Beca places a hand on top of her laptop screen and moves it further away from the edge of the cliff like she's afraid Aubrey is going to be the cause of that being thrown off the edge as well. It's tempting.
"Why were you in my room, Beca?" Aubrey doesn't beat around the bush. They had enough time for pointless banter and inane arguments back at Barden.
"I was in your room?" Beca doesn't sound nearly as amused by the accusation as she looks. "Jesus. What are you trying to do, Aubrey? What do you think putting a photograph of me and Chloe on Jesse's pillow then trying to twist it on me is even going to accomplish?"
There is no way that Beca is going to pin this on her. Aubrey glares at her, absolutely livid. "You had your chance with her, Beca." Her voice tremors with rage as she speaks. "You blew it. You don't get to make us miserable over your mistake." She doesn't know if Beca considers letting Chloe go a mistake, but if she doesn't, she sure as hell should.
"Of course you're still going to blame that on me!" Beca's nostrils flare and she presses her lips together to form a tight, straight line. The corners of her mouth twitch with anger and suppressed words that Aubrey really wishes she'd have the nerve to say out loud. "Just stay away from me, Aubrey." She says it as though it's supposed to be a simple task, and Aubrey has to resist the urge to knock her off the cliff to accomplish it.
"How am I supposed to stay away from you if you won't stay away from me?" Aubrey snaps thickly.
"You're the one who approached me just now," Beca reminds her. She grabs her headphones and plugs them into her laptop then shoots one last irritated look at Aubrey before placing them on her head. She jams her finger against the volume button on her keyboard, probably to rub it in to Aubrey that she can no longer hear what she has to say, then turns and lays down on her back about two feet away from the edge of the cliff.
Aubrey doesn't even bother trying to yell over her music. She scowls and tosses her water bottle in Beca's direction out of frustration. It hits the ground then rolls into Beca's side. It sinks in how immature the move was a fraction of a second later, and she waits for Beca to throw it back at her and lessen her embarrassment.
Beca doesn't look at it. She picks it up and chucks it off the edge of the cliff then closes her eyes.

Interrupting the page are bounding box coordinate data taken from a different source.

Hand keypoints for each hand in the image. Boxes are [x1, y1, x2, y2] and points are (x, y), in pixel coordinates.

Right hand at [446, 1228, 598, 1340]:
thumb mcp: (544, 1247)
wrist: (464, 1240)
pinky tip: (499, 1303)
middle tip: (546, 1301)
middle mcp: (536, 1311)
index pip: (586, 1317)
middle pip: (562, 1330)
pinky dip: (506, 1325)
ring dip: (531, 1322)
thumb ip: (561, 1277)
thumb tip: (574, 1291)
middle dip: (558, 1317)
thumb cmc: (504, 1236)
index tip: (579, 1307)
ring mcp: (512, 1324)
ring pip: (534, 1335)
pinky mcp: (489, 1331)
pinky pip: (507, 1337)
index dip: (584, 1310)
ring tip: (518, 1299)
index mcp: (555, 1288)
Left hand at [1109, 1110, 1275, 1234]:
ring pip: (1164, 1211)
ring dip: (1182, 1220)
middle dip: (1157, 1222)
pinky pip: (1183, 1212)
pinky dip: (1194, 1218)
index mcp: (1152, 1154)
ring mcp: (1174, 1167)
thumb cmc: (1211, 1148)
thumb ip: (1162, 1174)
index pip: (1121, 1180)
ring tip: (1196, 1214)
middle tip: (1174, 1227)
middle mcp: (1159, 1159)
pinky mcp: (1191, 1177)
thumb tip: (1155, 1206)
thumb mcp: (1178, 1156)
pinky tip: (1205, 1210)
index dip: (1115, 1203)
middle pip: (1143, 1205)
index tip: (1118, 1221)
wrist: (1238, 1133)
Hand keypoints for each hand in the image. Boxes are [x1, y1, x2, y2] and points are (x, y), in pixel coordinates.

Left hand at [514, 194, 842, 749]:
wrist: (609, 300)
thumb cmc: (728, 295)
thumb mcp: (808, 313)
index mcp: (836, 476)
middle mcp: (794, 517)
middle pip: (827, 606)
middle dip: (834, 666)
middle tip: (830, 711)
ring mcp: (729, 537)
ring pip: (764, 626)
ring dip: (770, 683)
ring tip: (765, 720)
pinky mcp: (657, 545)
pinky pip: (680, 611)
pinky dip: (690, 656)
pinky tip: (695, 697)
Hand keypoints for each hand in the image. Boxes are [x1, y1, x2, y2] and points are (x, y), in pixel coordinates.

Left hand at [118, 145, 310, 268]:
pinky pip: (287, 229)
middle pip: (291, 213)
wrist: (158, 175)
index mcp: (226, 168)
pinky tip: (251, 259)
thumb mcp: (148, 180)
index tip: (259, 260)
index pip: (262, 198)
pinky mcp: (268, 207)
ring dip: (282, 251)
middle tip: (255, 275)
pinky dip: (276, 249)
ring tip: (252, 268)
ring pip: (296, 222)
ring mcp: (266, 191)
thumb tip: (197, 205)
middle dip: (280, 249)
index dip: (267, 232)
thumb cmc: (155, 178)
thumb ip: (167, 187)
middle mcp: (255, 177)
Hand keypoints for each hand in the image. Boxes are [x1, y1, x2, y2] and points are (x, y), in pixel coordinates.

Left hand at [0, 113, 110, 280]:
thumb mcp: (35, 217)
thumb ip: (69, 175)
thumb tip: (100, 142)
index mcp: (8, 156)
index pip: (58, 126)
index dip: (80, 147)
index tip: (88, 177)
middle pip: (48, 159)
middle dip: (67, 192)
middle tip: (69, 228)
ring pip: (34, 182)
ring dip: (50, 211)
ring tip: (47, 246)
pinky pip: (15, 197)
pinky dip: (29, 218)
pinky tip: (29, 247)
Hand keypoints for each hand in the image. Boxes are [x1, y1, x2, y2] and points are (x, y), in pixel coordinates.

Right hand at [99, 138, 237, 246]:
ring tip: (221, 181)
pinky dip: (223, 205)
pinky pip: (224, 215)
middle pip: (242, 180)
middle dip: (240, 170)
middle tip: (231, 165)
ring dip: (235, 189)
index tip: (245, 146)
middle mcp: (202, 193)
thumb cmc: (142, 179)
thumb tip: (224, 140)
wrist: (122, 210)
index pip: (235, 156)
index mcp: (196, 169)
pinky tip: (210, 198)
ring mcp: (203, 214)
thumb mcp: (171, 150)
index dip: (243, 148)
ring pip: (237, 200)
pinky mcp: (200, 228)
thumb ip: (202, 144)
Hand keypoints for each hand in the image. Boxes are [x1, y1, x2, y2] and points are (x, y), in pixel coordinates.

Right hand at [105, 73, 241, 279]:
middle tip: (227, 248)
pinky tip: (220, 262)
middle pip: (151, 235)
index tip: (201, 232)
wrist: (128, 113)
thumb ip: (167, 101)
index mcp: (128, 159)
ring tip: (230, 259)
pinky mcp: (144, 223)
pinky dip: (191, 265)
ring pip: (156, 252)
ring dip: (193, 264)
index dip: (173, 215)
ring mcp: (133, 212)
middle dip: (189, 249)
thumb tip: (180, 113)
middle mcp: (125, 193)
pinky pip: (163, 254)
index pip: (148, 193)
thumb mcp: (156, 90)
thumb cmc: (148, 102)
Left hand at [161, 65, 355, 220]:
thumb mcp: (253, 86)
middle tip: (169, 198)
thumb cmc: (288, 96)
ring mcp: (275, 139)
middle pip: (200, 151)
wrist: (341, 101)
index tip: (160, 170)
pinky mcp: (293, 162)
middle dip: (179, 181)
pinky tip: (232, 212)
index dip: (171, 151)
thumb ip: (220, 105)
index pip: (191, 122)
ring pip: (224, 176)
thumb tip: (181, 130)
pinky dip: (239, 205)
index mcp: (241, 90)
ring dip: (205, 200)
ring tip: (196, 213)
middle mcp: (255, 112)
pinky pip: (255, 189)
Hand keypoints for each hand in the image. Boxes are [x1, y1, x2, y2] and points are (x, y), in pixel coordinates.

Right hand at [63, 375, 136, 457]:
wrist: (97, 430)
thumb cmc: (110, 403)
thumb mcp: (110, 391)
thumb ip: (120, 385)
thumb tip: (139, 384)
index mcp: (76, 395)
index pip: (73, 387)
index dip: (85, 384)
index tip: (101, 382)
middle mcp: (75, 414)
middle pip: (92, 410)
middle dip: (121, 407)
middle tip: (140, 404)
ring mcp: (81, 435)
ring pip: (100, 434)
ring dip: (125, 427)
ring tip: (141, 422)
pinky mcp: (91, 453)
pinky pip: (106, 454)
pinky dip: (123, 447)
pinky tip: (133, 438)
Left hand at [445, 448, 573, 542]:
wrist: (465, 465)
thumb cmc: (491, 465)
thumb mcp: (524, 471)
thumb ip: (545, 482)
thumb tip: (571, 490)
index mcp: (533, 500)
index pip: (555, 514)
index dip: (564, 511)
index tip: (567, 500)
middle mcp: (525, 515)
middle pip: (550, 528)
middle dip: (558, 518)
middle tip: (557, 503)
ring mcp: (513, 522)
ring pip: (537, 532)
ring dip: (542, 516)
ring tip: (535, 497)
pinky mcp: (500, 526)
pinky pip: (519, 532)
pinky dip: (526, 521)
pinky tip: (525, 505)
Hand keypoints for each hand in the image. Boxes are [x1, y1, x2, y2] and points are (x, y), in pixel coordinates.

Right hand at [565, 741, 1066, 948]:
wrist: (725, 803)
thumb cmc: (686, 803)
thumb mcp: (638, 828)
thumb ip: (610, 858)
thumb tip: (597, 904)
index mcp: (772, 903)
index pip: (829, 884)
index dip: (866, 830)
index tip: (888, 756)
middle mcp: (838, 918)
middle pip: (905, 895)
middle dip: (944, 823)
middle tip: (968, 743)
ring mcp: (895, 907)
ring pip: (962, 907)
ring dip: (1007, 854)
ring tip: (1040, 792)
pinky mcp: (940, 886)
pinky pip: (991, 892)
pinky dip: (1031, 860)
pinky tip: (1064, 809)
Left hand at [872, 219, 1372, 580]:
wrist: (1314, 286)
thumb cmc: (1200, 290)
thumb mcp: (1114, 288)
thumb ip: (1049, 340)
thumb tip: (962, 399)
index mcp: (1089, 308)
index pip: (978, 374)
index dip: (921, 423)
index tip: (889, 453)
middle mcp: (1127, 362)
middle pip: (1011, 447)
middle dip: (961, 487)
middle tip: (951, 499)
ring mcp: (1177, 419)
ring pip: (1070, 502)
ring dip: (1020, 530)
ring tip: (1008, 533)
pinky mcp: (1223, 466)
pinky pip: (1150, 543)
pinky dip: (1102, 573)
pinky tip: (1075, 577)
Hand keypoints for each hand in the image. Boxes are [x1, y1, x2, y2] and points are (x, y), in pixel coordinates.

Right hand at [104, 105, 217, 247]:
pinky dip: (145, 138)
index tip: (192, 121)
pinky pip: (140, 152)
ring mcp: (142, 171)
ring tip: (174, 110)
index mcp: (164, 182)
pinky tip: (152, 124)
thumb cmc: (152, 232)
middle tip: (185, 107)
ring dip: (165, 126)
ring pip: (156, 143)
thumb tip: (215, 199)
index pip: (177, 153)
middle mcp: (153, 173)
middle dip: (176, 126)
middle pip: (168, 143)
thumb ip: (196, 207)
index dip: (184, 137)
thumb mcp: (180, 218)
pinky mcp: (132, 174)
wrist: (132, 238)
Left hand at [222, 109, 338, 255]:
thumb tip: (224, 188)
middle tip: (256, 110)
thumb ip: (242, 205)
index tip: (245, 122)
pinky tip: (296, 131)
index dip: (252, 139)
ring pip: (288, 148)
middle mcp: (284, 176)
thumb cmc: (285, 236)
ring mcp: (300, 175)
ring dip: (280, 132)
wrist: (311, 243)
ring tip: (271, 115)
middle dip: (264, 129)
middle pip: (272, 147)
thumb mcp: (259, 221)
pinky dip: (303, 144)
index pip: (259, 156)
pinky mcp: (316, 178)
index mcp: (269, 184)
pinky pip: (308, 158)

Aubrey folds her arms. She's not going to tolerate Beca just not acknowledging her. What is she, like five years old or something, giving Aubrey the silent treatment? The lack of attention being paid to Aubrey's obvious desire to take care of the problem (which is Beca herself) leads to her clenching her teeth so tightly that her jaw begins to ache.
Beca opens one eye slightly and glances at Aubrey. "Oh my god," she says slightly louder than a murmur. She breathes a laugh through her nose as she closes her eyes again. The annoyance clearly written across her face doesn't fade, but it's joined by a smirk and a few silent chuckles. She's amused by Aubrey's reaction. She folds her arms across her stomach and bends her legs at the knees then sighs quietly. She appears relaxed for a few seconds before she laughs again.
Bitch. Aubrey groans loudly and turns around, stalking back the way she came. She curses being a Posen, because she'd give anything to give up on this whole wedding (and Beca in general) and go home.